For those of us who take the threat of climate change seriously, the future doesn't look bright. Thomas Homer-Dixon writes:
Now we also have to face the reality that Donald Trump’s election as President of the United States is calamitous for the fight against climate change. Because Mr. Trump and his key cabinet nominees are deeply committed to promoting carbon-based energy industries, they’re not inclined to believe that climate change is a pressing danger or even, in the case of some of nominees, real. The president-elect himself is ignorant of basic science and has an almost postmodernist contempt for facts or anything resembling the truth. He operates within and through a discourse of authority and force, not a discourse of reason.For Mr. Trump, evidence either doesn’t matter or it can be created at will, which means he’s largely unreachable through evidence-based argument. His magical reality is unfalsifiable. Ice could completely disappear from the Arctic, forests in the U.S. West could erupt in fire, and a Category 5 hurricane could smash his Mar-a-Lago estate in Florida to toothpicks, and it wouldn’t make any difference to his views on climate change. (While campaigning in California, Mr. Trump denied the state is suffering from a severe drought.)

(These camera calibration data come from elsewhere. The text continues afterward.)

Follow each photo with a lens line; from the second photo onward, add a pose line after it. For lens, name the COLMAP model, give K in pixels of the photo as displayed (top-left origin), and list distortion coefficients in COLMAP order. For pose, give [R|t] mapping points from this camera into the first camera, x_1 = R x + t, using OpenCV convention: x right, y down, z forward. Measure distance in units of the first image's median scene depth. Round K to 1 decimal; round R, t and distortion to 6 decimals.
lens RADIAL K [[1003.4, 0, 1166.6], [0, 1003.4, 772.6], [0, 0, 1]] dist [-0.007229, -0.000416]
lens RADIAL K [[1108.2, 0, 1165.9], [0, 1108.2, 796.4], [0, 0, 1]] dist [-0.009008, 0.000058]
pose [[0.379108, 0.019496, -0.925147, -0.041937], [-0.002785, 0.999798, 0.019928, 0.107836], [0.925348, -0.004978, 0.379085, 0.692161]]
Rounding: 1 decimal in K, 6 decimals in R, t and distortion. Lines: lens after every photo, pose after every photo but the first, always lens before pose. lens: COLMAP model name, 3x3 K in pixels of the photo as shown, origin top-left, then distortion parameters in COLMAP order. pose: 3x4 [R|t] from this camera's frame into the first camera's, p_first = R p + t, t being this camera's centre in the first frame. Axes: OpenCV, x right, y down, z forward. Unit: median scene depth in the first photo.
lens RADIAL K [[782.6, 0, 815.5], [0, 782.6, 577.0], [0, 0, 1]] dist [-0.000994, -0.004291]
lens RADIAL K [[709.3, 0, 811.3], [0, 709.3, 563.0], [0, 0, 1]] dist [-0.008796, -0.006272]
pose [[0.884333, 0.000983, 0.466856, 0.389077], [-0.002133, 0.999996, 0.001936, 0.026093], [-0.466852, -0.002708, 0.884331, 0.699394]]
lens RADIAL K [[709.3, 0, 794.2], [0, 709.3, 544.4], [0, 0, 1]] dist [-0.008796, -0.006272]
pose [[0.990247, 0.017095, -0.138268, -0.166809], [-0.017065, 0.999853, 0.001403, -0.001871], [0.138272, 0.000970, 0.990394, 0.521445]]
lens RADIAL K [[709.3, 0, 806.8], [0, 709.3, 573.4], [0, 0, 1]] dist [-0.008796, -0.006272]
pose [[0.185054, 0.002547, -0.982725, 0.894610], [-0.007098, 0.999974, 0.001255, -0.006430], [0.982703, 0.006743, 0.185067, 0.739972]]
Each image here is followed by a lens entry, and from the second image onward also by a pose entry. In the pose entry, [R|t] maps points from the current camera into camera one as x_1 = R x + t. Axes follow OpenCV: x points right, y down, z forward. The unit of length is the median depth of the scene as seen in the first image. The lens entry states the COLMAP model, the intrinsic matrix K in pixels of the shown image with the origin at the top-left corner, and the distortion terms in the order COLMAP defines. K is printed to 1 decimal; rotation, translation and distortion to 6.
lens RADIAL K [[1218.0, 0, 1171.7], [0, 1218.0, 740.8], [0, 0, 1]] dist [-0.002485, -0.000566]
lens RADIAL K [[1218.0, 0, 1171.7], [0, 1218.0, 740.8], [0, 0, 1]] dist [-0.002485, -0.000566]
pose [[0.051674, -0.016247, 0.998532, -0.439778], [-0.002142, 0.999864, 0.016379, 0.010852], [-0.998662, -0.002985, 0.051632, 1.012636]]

And the rising populist tide in Europe further complicates things:
Meanwhile, surging populist movements are weakening the capacity and resolve of the European Union, the world’s other main actor in the climate-change fight. Yes, there are some positive developments: California and some other U.S. states are pressing ahead with carbon reductions, cities around the world are adopting meaningful climate plans, and China is rolling out renewable energy at a breakneck pace (although its coal consumption has recently bounced upward). Overall, though, the scene is vastly bleaker than when the Paris Accord was announced – just a year ago.
Despite these setbacks, Homer-Dixon warns this is no time to throw in the towel:
In the end, it’s a simple moral principle – the Golden Rule – that tells us not to give up the fight against climate change. The Rule says we should treat people as we’d want to be treated if our situations were reversed. If we were our children – or if we were members of generations born later this century – we’d want today’s adults to be doing everything reasonable to stop climate change dead in its tracks.In a world losing its grip on reality, it’s worth keeping such true principles in mind.
In the end, we must do things for our children. Without them, there is no future.
4 comments:
Sometimes, Owen, it occurs to me that countries like Canada live on a completely different planet from the one that elected a reality-show star as their president. We owe it to our descendants to keep fighting the good fight, as Homer-Dixon says, no matter the odds against success.
Our parents' generation kept us in mind when they made decisions, Lorne. We should do no less for our own children.
After reading the THD article I glanced through the comments. I'm sure they're not representative of mainstream Canada but, damn, are they discouraging.
My favourite part was where Homer-Dixon dismembered the arguments we're getting from Rona Ambrose and other Tories:
"Sure enough, folks who want Canada to curtail its efforts are repeating their favourite argument: Canada’s overall contribution to warming is so small that our emission cuts can’t make any real difference. So we shouldn’t do much, they say, and we certainly shouldn’t impose carbon prices, until the U.S. and China make big cuts.
"The argument is logically flawed because if Canada’s emissions are trivial, and therefore its cuts won’t make a real difference, then the same must be true – even more so – for individual provinces, states, cities, industries, and households. So why, in the end, should anyone anywhere in the world make any cuts at all?"
It's the old Not In My Backyard Argument, Mound. And it is what it has always been: the rationalization of selfishness. There's a lot of that going around these days.